Judge Brian Forster called the conspiracy to cheat HMRC out of £365m that Nigel Cranswick directed “unprecedented”.
The hours of work taken to investigate it added up to 25 years.
The 47-year-old ex-South Yorkshire Police officer was a director of Ideas 2 Go, and despite its modest base in a Sheffield business park, he claimed it bought and sold £2.4bn of goods in just eight months from June 2005.
He has since admitted the firm’s trading, largely in mobile phones and computer software, was fictitious, and the aim was to generate paperwork in order to claim back a fortune in VAT from HMRC.
Judge Forster, sitting at Newcastle Crown Court, said: “This case concerned planned dishonesty resulting in the loss to the Revenue in the region of £365m.
“There were purported sales of billions of pounds.
“The prosecution rightly described the case as an unprecedented attack on the Revenue.
“The case has taken 25 man years to investigate.”
Cranswick was recruited by others for his role in the MTIC (missing trader intra-community) fraud. Also known as carousel fraud, it involves importing goods from other European Union states which are then sold through contrived business-to-business transactions.
At a hearing last month Cranswick, of Danby Road, Kiveton, Sheffield, admitted conspiracy to cheat HMRC.
The judge said the sentencing exercise was to punish the offending and deter others.
“The figures in this case are astonishing, they reveal the blatant nature of the fraud,” he said.
He told Cranswick: “You were immediately before this fraud a serving police officer.
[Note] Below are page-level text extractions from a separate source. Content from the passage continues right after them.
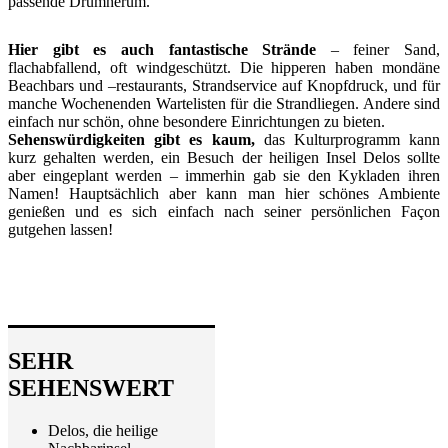
passende Drumherum.
Hier gibt es auch fantastische Strände
– feiner Sand,
flachabfallend, oft windgeschützt. Die hipperen haben mondäne
Beachbars und –restaurants, Strandservice auf Knopfdruck, und für
manche Wochenenden Wartelisten für die Strandliegen. Andere sind
einfach nur schön, ohne besondere Einrichtungen zu bieten.
Sehenswürdigkeiten gibt es kaum,
das Kulturprogramm kann
kurz gehalten werden, ein Besuch der heiligen Insel Delos sollte
aber eingeplant werden – immerhin gab sie den Kykladen ihren
Namen! Hauptsächlich aber kann man hier schönes Ambiente
genießen und es sich einfach nach seiner persönlichen Façon
gutgehen lassen!
SEHR
SEHENSWERT
Delos, die heilige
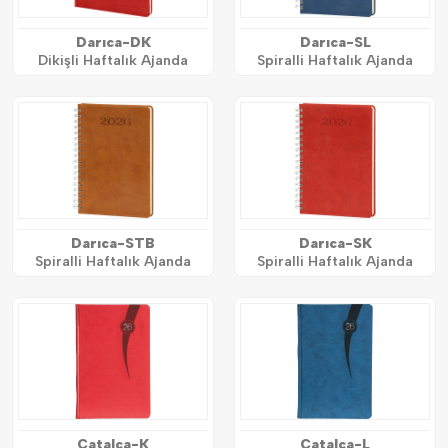
Darıca-DK
Darıca-SL
Dikişli Haftalık Ajanda
Spiralli Haftalık Ajanda
Darıca-STB
Darıca-SK
Spiralli Haftalık Ajanda
Spiralli Haftalık Ajanda
Çatalca-K
Çatalca-L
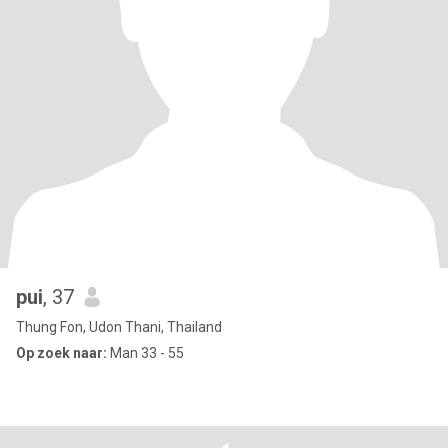
pui
, 37
Thung Fon, Udon Thani, Thailand
Op zoek naar:
Man 33 - 55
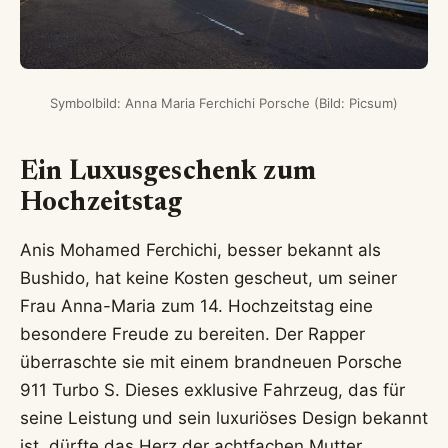
Symbolbild: Anna Maria Ferchichi Porsche (Bild: Picsum)
Ein Luxusgeschenk zum
Hochzeitstag
Anis Mohamed Ferchichi, besser bekannt als
Bushido, hat keine Kosten gescheut, um seiner
Frau Anna-Maria zum 14. Hochzeitstag eine
besondere Freude zu bereiten. Der Rapper
überraschte sie mit einem brandneuen Porsche
911 Turbo S. Dieses exklusive Fahrzeug, das für
seine Leistung und sein luxuriöses Design bekannt
ist, dürfte das Herz der achtfachen Mutter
Almost unbelievably you retired from the police force and became the organiser of this fraudulent operation.
“You set up the company, you clearly accepted the direction of others – the organisers who are not before this court.”
Outside court, HMRC said Cranswick went “from rags to riches” soon after retiring, having been heavily in debt as a police officer.
A spokeswoman said: “He made lavish improvements to his home, rented a luxury apartment in the Spanish town of Marbella and paid for private schooling and tennis lessons for his children.”
Also sentenced after admitting conspiracy to cheat the Revenue were: Thomas Murphy, 27, of Dinnington, who was jailed for four and a half years; Cranswick’s brother-in-law, Darren Smyth, 42, from Beech Road, Maltby, and Brian Olive, 56, from Buttermere Close, Doncaster, who were sentenced to three years and four months each; and former housing officer Andrew Marsh, 28, from Sheffield, who was jailed for two years and eight months.
Cranswick’s 44-year-old sister, Clare Reid, married to Smyth, was handed a nine-month sentence, suspended for 18 months, and ordered to carry out 150 hours of unpaid work after admitting two counts of false accounting.